Zwar treffen einen Arzt, der einen hilfsbedürftigen Kranken als Patienten an- bzw. übernimmt, in jedem Fall - unabhängig vom Bestehen eines rechtswirksamen Behandlungsverhältnisses (§ 630a BGB) - sämtliche ärztliche Garantenpflichten, die gebotenen medizinischen Maßnahmen im Rahmen des ihm Möglichen und Zumutbaren zu ergreifen, um die einem Kranken drohenden Schädigungen abzuwenden und seine Gesundheit wieder herzustellen (vgl.
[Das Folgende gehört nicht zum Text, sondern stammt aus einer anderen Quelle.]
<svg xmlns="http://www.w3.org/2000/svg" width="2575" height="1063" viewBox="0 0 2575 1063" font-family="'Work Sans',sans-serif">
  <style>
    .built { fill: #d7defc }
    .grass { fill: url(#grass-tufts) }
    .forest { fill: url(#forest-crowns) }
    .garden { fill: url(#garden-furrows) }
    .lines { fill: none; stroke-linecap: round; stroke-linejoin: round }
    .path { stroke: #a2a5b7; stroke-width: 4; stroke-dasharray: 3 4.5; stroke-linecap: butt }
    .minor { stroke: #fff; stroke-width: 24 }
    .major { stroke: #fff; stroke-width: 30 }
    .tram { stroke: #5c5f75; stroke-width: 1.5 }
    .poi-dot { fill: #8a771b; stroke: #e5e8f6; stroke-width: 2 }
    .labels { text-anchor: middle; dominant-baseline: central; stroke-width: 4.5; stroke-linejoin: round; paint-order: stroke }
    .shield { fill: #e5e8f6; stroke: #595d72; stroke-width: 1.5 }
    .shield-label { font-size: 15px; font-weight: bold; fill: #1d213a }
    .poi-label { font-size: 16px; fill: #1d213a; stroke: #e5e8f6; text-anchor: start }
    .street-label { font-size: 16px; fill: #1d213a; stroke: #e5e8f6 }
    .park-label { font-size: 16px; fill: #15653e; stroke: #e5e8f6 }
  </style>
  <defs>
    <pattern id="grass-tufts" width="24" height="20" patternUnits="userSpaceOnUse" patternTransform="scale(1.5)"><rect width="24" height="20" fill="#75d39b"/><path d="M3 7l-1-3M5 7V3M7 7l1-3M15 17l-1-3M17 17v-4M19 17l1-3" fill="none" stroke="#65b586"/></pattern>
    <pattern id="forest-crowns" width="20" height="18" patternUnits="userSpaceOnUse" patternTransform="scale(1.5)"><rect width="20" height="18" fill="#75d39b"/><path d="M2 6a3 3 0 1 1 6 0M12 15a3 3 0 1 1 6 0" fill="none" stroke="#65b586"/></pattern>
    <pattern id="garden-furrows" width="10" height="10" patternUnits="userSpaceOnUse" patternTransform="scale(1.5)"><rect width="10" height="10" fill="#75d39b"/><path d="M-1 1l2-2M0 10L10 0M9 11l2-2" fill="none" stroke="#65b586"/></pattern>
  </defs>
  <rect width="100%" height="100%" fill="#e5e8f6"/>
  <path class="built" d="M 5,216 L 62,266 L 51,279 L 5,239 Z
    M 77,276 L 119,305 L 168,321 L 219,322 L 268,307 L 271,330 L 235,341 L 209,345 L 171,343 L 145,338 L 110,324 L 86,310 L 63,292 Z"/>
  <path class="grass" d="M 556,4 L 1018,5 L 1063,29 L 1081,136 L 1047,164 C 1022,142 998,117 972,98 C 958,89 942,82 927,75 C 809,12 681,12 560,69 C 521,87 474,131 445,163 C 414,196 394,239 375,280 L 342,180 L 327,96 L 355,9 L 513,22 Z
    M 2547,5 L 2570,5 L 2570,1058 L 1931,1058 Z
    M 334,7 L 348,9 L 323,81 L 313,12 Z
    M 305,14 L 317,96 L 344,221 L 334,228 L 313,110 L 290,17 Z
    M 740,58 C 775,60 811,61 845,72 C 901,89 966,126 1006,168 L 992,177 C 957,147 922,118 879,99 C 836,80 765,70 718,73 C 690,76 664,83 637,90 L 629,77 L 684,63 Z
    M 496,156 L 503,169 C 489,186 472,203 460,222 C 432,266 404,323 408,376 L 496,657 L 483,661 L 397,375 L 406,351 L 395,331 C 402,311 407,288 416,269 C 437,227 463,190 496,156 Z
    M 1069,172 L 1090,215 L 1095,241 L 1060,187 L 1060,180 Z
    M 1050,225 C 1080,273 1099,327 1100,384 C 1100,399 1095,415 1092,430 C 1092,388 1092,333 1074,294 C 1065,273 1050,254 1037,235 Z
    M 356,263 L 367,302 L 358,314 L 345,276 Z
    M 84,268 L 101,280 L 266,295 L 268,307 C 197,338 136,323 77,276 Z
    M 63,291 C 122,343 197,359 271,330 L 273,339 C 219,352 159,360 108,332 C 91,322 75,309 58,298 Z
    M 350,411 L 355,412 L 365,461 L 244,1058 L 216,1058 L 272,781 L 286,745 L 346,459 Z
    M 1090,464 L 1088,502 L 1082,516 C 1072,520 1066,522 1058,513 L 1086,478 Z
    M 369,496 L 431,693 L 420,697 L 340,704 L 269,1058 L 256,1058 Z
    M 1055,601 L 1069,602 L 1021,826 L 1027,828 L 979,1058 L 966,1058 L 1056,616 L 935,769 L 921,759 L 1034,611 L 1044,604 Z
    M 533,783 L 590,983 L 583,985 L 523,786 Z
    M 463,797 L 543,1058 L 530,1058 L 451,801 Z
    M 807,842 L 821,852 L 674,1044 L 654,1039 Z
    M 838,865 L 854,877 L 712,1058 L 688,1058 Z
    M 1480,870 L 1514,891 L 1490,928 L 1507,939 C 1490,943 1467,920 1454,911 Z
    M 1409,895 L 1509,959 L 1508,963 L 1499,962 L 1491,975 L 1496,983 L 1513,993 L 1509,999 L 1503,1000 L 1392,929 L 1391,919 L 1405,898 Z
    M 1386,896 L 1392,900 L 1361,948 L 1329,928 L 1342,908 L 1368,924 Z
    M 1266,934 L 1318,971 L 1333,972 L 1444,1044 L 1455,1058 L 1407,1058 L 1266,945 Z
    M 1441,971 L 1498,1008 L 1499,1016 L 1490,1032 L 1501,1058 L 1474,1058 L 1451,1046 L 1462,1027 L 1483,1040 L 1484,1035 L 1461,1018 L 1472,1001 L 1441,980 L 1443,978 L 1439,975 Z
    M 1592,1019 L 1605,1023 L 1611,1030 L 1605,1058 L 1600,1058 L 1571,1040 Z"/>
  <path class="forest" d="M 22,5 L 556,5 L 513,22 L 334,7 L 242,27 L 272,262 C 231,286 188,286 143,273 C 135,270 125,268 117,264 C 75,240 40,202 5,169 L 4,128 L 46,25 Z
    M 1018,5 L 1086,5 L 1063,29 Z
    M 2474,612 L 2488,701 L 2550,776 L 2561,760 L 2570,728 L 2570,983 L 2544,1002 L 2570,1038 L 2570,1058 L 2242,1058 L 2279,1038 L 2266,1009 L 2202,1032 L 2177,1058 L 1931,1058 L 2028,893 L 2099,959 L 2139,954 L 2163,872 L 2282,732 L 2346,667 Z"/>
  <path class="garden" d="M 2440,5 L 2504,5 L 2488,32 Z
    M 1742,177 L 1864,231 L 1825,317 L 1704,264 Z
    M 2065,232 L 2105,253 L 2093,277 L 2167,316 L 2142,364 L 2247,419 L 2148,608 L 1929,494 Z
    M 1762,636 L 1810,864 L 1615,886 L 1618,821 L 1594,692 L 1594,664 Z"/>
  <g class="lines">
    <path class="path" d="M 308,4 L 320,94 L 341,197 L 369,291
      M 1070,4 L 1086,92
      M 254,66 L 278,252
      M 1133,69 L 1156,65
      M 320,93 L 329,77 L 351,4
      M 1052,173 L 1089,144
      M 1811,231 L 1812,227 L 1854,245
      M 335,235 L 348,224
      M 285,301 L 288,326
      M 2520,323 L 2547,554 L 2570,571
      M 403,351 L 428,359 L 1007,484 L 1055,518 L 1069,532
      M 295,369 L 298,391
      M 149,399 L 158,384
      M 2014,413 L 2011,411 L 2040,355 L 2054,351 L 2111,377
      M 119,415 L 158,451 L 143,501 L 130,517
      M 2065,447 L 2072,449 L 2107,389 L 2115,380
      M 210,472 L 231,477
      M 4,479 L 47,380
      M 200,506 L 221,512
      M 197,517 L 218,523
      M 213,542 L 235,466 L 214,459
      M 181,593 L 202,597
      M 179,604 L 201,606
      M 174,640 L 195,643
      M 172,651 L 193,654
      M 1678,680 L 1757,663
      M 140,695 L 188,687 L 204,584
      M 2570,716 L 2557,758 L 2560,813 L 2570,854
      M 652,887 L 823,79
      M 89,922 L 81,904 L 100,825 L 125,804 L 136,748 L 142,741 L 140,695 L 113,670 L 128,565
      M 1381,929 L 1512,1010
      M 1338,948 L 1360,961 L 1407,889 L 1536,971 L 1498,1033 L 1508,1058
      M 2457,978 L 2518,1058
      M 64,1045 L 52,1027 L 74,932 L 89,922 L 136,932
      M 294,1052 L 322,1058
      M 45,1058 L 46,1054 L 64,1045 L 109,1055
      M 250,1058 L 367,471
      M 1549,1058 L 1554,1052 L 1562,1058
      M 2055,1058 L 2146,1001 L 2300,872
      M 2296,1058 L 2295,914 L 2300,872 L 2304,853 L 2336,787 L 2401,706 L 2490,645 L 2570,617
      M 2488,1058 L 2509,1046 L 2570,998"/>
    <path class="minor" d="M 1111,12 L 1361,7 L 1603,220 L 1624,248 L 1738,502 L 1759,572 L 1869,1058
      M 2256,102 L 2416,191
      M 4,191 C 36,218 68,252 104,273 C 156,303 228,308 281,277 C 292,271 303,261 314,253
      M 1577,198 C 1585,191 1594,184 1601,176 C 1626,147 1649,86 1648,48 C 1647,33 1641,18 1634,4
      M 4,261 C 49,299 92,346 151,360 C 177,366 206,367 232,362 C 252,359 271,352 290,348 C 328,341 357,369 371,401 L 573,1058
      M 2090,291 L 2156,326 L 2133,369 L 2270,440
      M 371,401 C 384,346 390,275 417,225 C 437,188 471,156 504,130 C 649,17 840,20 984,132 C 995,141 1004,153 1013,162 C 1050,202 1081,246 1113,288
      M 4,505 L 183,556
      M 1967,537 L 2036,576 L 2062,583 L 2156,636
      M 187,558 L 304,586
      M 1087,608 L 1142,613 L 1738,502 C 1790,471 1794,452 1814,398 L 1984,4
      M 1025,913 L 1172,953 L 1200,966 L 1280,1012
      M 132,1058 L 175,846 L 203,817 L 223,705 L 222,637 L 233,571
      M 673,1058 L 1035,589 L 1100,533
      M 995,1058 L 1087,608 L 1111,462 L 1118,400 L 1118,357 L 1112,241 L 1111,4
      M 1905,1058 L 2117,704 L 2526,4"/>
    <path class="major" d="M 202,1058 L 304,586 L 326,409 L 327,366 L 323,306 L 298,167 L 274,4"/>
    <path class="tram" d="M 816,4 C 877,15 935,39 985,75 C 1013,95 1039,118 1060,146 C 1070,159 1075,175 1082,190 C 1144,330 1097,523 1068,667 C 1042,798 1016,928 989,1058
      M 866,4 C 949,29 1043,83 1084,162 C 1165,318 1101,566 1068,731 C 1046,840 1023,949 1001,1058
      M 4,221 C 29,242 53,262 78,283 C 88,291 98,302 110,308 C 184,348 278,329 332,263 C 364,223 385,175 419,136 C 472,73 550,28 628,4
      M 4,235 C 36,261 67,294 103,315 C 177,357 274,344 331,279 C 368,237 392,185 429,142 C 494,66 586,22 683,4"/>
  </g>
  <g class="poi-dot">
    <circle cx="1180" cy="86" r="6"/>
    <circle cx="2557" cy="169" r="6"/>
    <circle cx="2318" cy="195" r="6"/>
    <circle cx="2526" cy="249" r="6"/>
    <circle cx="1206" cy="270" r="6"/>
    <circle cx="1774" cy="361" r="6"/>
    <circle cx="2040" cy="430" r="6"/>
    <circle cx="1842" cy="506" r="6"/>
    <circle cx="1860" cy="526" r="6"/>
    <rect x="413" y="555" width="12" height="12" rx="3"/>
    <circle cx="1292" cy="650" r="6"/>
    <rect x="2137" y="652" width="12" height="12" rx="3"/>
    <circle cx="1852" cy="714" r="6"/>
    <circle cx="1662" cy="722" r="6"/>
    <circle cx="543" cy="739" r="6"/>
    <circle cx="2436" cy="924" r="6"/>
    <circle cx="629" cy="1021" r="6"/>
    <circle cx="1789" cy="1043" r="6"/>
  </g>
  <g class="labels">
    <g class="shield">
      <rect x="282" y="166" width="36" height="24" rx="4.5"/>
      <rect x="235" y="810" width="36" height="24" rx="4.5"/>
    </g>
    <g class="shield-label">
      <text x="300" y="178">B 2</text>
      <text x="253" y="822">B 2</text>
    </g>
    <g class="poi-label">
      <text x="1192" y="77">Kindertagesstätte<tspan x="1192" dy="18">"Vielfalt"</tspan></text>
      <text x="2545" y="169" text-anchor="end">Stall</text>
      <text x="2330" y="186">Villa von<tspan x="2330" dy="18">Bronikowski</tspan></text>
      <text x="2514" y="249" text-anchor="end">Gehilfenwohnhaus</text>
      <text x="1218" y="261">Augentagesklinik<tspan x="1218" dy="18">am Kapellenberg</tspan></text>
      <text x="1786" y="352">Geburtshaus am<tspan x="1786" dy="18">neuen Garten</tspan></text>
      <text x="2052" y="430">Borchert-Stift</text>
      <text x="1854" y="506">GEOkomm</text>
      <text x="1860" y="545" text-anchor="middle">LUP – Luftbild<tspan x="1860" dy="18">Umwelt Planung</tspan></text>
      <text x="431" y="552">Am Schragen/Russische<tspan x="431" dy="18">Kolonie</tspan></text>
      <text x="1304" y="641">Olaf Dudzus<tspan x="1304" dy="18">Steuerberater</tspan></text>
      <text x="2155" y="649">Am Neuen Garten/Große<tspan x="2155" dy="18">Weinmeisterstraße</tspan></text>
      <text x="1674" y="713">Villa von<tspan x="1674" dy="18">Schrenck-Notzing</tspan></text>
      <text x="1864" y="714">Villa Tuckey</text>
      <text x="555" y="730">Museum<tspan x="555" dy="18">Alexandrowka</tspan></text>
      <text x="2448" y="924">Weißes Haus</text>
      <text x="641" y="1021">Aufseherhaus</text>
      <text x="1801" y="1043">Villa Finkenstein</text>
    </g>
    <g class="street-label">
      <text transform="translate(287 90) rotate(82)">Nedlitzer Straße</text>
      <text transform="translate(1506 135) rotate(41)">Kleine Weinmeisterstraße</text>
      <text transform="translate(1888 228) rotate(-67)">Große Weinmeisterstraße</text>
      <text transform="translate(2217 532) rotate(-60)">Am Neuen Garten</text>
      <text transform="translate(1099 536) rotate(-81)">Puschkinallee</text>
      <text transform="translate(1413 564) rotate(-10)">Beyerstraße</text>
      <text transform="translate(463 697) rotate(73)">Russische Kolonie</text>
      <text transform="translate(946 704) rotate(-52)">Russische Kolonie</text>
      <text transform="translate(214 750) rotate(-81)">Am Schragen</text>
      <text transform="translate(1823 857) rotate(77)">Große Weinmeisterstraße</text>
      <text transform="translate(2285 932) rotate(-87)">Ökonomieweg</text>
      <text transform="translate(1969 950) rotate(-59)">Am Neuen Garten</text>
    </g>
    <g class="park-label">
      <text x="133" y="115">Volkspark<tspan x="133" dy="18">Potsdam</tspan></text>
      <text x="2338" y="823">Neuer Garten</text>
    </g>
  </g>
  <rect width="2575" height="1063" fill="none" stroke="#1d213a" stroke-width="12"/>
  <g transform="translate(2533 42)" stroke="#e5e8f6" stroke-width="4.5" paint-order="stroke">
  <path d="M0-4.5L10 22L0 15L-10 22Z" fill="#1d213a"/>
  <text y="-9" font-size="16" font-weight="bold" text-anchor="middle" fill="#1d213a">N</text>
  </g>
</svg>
BGH, Urteil vom 08.02.2000 - VI ZR 325/98, NJW 2000, 2741 [2742]; OLG Bamberg, Urteil vom 01.08.2011 - 4 U 38/09, NJOZ 2012, 936 [937]; Ulsenheimer, in: Laufs/Kern/Rehborn, Hdb. d. Arztrechts5, § 150 Rn. 14 m.w.N.). Dies gilt auch ganz allgemein für den Krankenhausträger bzw. für denjenigen, der ein Krankenhaus dem hilfesuchenden Publikum eröffnet; insofern muss bei stationärer Behandlung die Sicherheit des Patienten oberstes Gebot sein (vgl. BGH, Urteil vom 02.12.1975 - VI ZR 79/74, NJW 1976, 1145). Diese ärztliche Garantenstellung endet jedoch, sobald ein anderer Arzt die Behandlung übernimmt (vgl. OLG Bamberg, Urteil vom 01.08.2011 - 4 U 38/09, NJOZ 2012, 936 [938]) oder der Patient in eine andere stationäre oder ambulante Abteilung verlegt wird (vgl. Ulsenheimer, in: Laufs/Kern/Rehborn, Hdb. d. Arztrechts5, § 150 Rn. 14 a.E. sowie § 151 Rn. 2). In Ansehung dessen haben die seinerzeit im Klinikum AA tätigen Angeschuldigten allenfalls bezüglich der dort aufgenommenen Patienten, nicht aber für diejenigen des Klinikums in (... (Klinikum BB)) eine Garantenstellung inne.

bb)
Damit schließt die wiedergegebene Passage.